The Horn of Africa States is a geostrategic and violent region that has been in the news for the past 150 years and more, from the date the Suez Canal in Egypt was opened (1869). Colonial wars, wars of liberation, inter-state wars, and intra-state conflicts involving the complex traditional ethnic composition of the region, and determined and powerful external actors, pursuing their varied interests, have shaped the destiny of the region and kept it extremely volatile, hungry, and destitute for most of the years past.
It has remained markedly divided, unable to reaffirm its traditional highland/lowland cooperation, and sticks to the single-state infrastructures foreign parties have imposed on the region. The umbilical cords linking traditional sister cities of the past like Harar in Ethiopia and Zeila and Somalia or Assab in Eritrea and Mekelle in Ethiopia have been cut and remain unconnected. Mogadishu’s linkages to the Somali state in Ethiopia and the Oromia regions of Bale and other parts of Ethiopia like Sidamo have been cut and remain disconnected. Although new centers have emerged to replace the old connections like Djibouti and Addis Ababa, or Berbera and Jigjiga, regional connections remain fragile and in disarray, unorganized, and only work out of current necessity as was determined by foreign interests during the past 150 years, but not out of deliberate plans and organization of the region. The French built the railway linking Addis Ababa to Djibouti to serve their own interests and not the region’s while the Berbera Corridor to Jigjiga is manifestly of the making of the UAE, to serve mostly its interests in the region.
Obviously, the interests of the many external actors in the region criss-cross each other, and at times clash and only the region suffers from these divergent interests. The key element missing in the current matrix remains to be the cooperation of the regional component parts, the SEED countries. This has given to worries of some of the important countries such as Ethiopia, which sees itself as the hegemon of the region without reaping the benefits of a hegemon. Ethiopia sees itself as the largest country with the largest population and the largest economy but deprived of a sea outlet. It had always had access through Mogadishu, Berbera, Zeila, Assab, Massawa, and others throughout history, and was never denied access to the sea, although it never owned access to any sea in the past. It is unlikely this would happen in the future either and the best way, perhaps, would be to organize a regional platform, which integrates the economies of the region and where all the parties cooperate and collaborate, just like other regions of the world.
The East Africa Community, the Southern Africa Development Community, and ECOWAS should be great examples to emulate where there are coastal countries and hinterland countries that do not threaten their coastal neighbors within the same geographical proximities. Perhaps, the recent pronouncements from Ethiopia on the matter of access to a sea were misunderstood but if otherwise, then Ethiopia should revisit its thought processes and should heed making announcements that do not add to the need for regional cooperation. It would only add to its frustrations.

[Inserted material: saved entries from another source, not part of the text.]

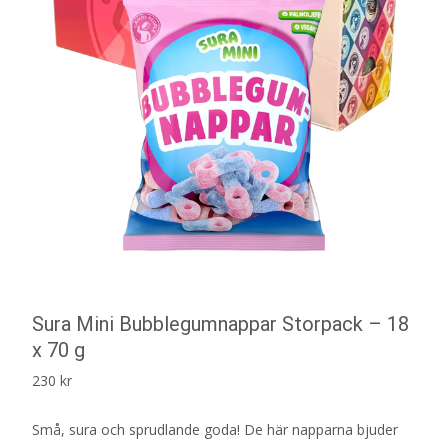
Sura Mini Bubblegumnappar Storpack – 18
x 70 g
230
kr
Små, sura och sprudlande goda! De här napparna bjuder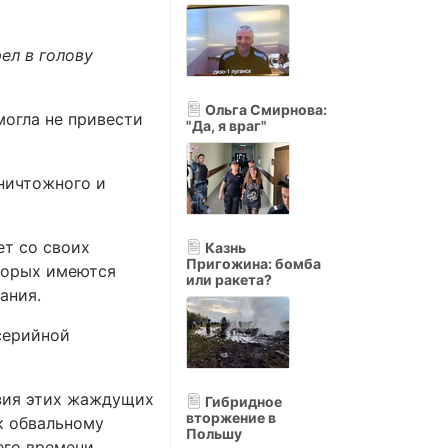
ел в голову
Ольга Смирнова:
могла не привести
"Да, я враг"
ничтожного и
ет со своих
Казнь
Пригожина: бомба
торых имеются
или ракета?
ания.
 серийной
нзия этих жаждущих
Гибридное
вторжение в
к обвальному
Польшу
его времени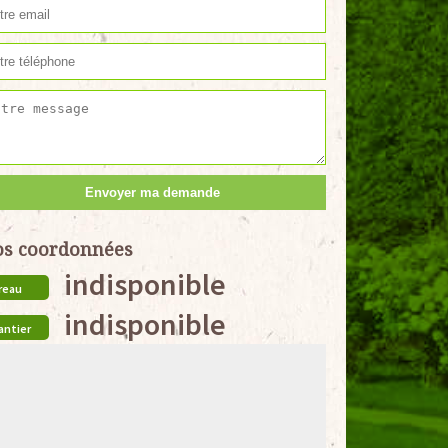
s coordonnées
indisponible
reau
indisponible
antier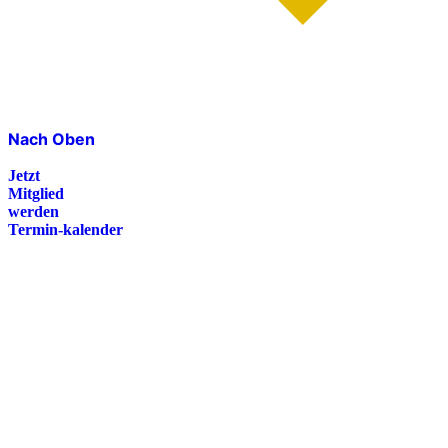
Nach Oben
Jetzt
Mitglied
werden
Termin-kalender
Presse
Magazin
Downloads
FAQ
Impressum
Datenschutz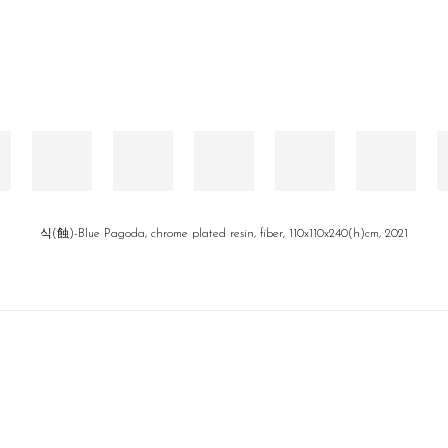
식(蝕)-Blue Pagoda, chrome plated resin, fiber, 110x110x240(h)cm, 2021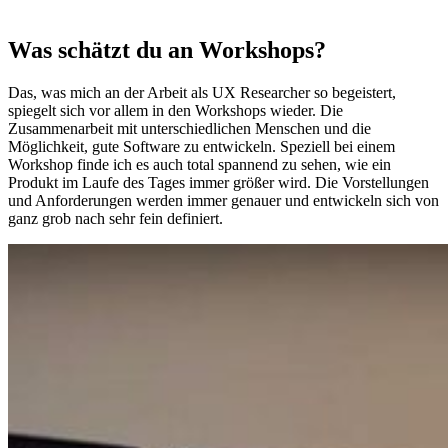
Was schätzt du an Workshops?
Das, was mich an der Arbeit als UX Researcher so begeistert,
spiegelt sich vor allem in den Workshops wieder. Die
Zusammenarbeit mit unterschiedlichen Menschen und die
Möglichkeit, gute Software zu entwickeln. Speziell bei einem
Workshop finde ich es auch total spannend zu sehen, wie ein
Produkt im Laufe des Tages immer größer wird. Die Vorstellungen
und Anforderungen werden immer genauer und entwickeln sich von
ganz grob nach sehr fein definiert.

The countries of the region should not forget the historical amities and enmities of the countries of the region. One should not stir a band of fire ants but should address the challenges of the region including its economic integration, dealing with regional neighbors such as those across the sea in Arabia or neighboring African regions like the EAC or foreign powers that have come from distant lands because of the geostrategic significance of the region.
The region should be taking advantage of the opportunities at hand when most of the world’s powers appear to have a need to have a presence in the region. It is truly an opportune time to work together and present itself as a collective to help in the negotiation processes with those countries. Working together is always more efficient and more beneficial than working on a single-state format as is the case at present. The frustrations with respect to access to a sea would certainly disappear and the countries of the region would be working through unity in diversity.
There is no doubt that the region would, down the road, work on an integrated economic infrastructure and on a geostrategic collective basis when it comes to dealing with non-regional parties. The region is currently undergoing a difficult transition period as Somalia is barely recovering from a fragile state, Eritrea remains isolated and perhaps out of sync with any party, Djibouti is too tiny economically and geographically and survives through providing maritime services to others, while Ethiopia, the largest country in the region is still engaged in ethnic violence and hence the apparent frustrations. It is, indeed, a difficult transition period for the region but it should emerge in due course as a powerful regional block that takes advantage of its rich heritage, regional wealth, and extremely significant waterways, both riverine and marine.